Sehen Sie in der Videosprechstunde einen Vorteil gegenüber dem Telefon?
Ja, für mich ist es wichtig, die Patienten zu sehen auch die Möglichkeit zu haben, mal auf das betroffene Gelenk zu schauen. Natürlich telefoniere mit Patienten, wenn ich das Gefühl habe, dass es ihnen angenehmer ist. Dann müssen sie halt Fotos machen und mir diese parallel schicken.
Spart eine Video Sprechstunde für Sie persönlich wirklich Zeit?
Es spart auf jeden Fall Zeit für mich und die Praxisorganisation. Wir müssen den Patienten am Empfang nicht aufnehmen lassen und nicht im Wartezimmer parken. Zudem ist es aus meiner Sicht eine wichtige Serviceleistung für Patienten, weil diese eben die Anfahrt sparen und für sich Zeit gewinnen.

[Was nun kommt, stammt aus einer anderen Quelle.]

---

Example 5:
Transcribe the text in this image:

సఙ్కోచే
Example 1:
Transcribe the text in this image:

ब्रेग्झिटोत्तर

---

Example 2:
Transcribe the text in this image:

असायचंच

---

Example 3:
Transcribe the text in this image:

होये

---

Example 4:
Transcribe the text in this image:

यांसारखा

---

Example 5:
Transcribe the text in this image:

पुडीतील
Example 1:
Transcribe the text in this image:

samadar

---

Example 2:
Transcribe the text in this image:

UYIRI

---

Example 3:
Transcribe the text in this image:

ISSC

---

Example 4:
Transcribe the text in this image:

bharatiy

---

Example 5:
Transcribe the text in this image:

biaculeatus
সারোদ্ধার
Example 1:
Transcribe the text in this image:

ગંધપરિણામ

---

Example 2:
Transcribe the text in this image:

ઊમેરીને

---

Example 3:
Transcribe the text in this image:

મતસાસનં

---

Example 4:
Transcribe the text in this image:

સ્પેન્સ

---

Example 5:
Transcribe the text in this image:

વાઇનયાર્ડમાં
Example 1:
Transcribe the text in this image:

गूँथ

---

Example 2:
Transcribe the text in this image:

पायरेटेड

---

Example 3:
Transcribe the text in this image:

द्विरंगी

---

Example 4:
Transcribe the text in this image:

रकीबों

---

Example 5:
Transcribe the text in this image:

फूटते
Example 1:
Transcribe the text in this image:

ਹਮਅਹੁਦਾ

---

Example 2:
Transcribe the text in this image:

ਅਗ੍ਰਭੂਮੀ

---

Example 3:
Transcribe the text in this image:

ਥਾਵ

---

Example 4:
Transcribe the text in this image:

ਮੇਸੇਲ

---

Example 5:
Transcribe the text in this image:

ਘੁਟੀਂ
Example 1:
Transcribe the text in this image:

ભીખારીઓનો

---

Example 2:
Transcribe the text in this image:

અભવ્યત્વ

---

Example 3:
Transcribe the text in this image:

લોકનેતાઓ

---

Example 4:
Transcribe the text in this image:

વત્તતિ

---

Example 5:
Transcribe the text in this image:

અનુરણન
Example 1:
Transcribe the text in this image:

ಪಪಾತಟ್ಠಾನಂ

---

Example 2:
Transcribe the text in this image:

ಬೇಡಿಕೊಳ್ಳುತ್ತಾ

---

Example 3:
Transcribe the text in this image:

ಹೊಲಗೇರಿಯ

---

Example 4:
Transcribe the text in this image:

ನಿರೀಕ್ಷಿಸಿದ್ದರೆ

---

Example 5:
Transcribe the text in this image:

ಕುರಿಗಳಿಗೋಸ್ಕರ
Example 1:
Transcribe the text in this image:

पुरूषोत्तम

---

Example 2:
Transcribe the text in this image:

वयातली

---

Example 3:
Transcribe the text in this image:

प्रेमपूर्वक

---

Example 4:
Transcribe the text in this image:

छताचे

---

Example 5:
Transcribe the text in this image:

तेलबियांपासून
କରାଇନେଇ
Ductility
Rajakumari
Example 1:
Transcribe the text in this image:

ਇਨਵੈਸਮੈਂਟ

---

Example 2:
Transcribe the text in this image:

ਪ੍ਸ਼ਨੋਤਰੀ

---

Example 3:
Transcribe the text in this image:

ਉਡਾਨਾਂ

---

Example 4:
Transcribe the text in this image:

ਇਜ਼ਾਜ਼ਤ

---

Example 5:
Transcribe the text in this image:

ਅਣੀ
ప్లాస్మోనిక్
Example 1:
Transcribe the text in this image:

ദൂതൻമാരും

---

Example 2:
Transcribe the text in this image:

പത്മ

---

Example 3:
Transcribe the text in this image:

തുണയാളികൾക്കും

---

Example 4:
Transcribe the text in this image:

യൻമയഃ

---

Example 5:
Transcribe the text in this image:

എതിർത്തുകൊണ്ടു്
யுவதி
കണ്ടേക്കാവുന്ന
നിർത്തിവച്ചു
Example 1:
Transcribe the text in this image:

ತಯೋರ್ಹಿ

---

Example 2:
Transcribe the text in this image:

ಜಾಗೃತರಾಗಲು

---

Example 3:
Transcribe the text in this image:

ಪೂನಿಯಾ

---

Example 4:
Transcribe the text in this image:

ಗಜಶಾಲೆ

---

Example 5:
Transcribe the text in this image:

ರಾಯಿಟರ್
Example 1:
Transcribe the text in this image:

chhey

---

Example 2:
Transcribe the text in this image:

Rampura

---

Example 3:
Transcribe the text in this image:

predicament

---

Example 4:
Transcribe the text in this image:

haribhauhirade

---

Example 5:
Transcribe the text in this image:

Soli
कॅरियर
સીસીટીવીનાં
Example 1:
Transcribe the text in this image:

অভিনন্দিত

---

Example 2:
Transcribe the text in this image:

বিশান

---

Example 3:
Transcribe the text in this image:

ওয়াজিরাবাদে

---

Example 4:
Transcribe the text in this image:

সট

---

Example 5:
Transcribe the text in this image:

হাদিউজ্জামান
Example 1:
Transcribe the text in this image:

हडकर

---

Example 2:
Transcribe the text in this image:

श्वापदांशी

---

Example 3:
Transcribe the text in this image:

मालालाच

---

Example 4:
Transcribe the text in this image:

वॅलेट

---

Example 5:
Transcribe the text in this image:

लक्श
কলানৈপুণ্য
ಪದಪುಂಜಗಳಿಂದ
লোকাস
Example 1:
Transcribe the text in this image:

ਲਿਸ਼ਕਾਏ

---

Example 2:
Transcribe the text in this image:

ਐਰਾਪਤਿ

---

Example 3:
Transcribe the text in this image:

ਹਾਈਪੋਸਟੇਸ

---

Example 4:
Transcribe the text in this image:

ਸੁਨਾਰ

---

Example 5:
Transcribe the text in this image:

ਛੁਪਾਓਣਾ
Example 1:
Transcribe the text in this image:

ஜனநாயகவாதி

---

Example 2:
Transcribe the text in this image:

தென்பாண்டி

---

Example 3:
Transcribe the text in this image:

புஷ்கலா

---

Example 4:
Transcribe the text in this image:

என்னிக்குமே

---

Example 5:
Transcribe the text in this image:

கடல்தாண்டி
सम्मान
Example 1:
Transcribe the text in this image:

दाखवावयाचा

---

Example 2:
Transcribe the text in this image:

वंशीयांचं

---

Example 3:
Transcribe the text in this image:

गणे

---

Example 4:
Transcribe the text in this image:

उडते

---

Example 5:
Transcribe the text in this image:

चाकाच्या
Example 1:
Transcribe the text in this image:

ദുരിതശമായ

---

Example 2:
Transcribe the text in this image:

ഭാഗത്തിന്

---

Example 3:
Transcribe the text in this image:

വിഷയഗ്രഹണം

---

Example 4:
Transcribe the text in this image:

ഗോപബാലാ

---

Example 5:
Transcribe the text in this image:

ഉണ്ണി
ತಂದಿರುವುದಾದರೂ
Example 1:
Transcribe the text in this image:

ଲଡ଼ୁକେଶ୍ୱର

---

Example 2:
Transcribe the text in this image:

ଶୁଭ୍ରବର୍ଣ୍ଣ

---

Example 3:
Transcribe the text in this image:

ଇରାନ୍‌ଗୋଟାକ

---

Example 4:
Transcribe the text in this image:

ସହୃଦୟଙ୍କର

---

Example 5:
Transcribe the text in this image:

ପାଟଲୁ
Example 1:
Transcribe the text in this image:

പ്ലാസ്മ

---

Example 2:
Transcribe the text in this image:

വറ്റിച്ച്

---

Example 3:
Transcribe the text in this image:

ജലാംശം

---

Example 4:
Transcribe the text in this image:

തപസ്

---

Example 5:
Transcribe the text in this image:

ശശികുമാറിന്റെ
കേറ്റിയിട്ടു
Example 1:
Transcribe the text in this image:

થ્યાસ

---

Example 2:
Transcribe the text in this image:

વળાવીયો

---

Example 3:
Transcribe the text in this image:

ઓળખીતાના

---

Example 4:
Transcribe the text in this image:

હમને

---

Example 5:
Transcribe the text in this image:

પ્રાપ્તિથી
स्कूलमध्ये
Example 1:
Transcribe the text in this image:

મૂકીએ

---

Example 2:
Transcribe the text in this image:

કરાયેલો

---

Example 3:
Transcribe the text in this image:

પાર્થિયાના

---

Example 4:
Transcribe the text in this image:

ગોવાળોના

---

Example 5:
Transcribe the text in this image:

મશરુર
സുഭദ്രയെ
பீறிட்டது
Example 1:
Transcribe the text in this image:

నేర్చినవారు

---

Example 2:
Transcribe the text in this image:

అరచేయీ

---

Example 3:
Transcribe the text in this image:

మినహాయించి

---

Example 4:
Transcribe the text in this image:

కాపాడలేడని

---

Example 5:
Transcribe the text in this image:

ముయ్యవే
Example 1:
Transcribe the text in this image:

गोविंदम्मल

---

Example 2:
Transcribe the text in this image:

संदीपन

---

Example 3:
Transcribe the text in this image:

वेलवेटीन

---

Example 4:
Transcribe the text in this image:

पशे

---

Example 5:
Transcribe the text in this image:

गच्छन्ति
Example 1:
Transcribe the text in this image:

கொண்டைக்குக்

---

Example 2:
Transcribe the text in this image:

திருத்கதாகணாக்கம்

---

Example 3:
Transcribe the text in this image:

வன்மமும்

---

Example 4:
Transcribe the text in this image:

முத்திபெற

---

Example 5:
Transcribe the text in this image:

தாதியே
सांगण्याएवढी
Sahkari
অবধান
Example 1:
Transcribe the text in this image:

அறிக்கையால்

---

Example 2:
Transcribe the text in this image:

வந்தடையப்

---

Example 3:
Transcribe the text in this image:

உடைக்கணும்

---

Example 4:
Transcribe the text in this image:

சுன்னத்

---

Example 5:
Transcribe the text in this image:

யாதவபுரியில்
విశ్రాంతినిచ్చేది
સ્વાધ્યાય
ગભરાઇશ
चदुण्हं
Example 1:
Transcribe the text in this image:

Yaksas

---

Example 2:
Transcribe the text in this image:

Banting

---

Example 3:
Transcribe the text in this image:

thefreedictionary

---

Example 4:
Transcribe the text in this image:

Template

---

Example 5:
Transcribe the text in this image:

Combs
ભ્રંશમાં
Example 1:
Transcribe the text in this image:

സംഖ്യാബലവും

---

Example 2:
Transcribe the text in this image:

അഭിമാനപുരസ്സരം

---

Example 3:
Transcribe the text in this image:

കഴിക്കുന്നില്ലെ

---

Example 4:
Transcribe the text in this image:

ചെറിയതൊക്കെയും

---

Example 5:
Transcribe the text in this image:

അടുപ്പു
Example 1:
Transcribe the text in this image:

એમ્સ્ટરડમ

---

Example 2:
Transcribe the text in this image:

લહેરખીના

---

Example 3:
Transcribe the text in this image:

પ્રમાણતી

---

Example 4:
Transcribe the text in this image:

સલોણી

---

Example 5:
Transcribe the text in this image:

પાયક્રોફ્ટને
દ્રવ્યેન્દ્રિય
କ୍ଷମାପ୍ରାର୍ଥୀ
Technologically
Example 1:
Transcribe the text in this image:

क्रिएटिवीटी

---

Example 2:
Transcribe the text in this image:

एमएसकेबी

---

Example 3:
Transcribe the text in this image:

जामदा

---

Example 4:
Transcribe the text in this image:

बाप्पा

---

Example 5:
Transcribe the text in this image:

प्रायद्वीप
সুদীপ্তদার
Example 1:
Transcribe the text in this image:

Werfen wir mal ein Blick in die Zukunft. Wie sieht der typische Tagesablauf eines Orthopäden in 15 Jahren aus?
Da wird viel per Video gemacht. Schon in der Vorbereitung hat man Einblick in eine virtuelle Akte bekommen. Die Fragestellungen, mit denen die Patienten kommen, werden dann differenzierter sein, weil sie schon deutlich vorinformierter zu uns kommen und zuhause mehr diagnostische Möglichkeiten als heute haben. Die Diagnose in der Praxis wird schneller und effektiver. Ich glaube auch, dass die OP Möglichkeiten sich massiv ändern werden.
Wir arbeiten heute schon häufig minimalinvasiv. Die benötigten Zugänge werden immer kleiner. Dadurch wird das Trauma auf dem Zugangsweg zum Gelenk minimiert und wir haben eine weitaus schnellere Rehabilitation. Der Einsatz von Operationsrobotern macht die Eingriffe präziser und schneller. Damit sinken für die Patienten die Wartezeiten auf einen Operationstermin. Bis dahin wird das noch eine spannende Zeit.
Das war ein spannendes Interview und Sie sind mit Ihrer Praxis schon auf der Autobahn Richtung Zukunft unterwegs. Vielen Dank und weiterhin viel Erfolg.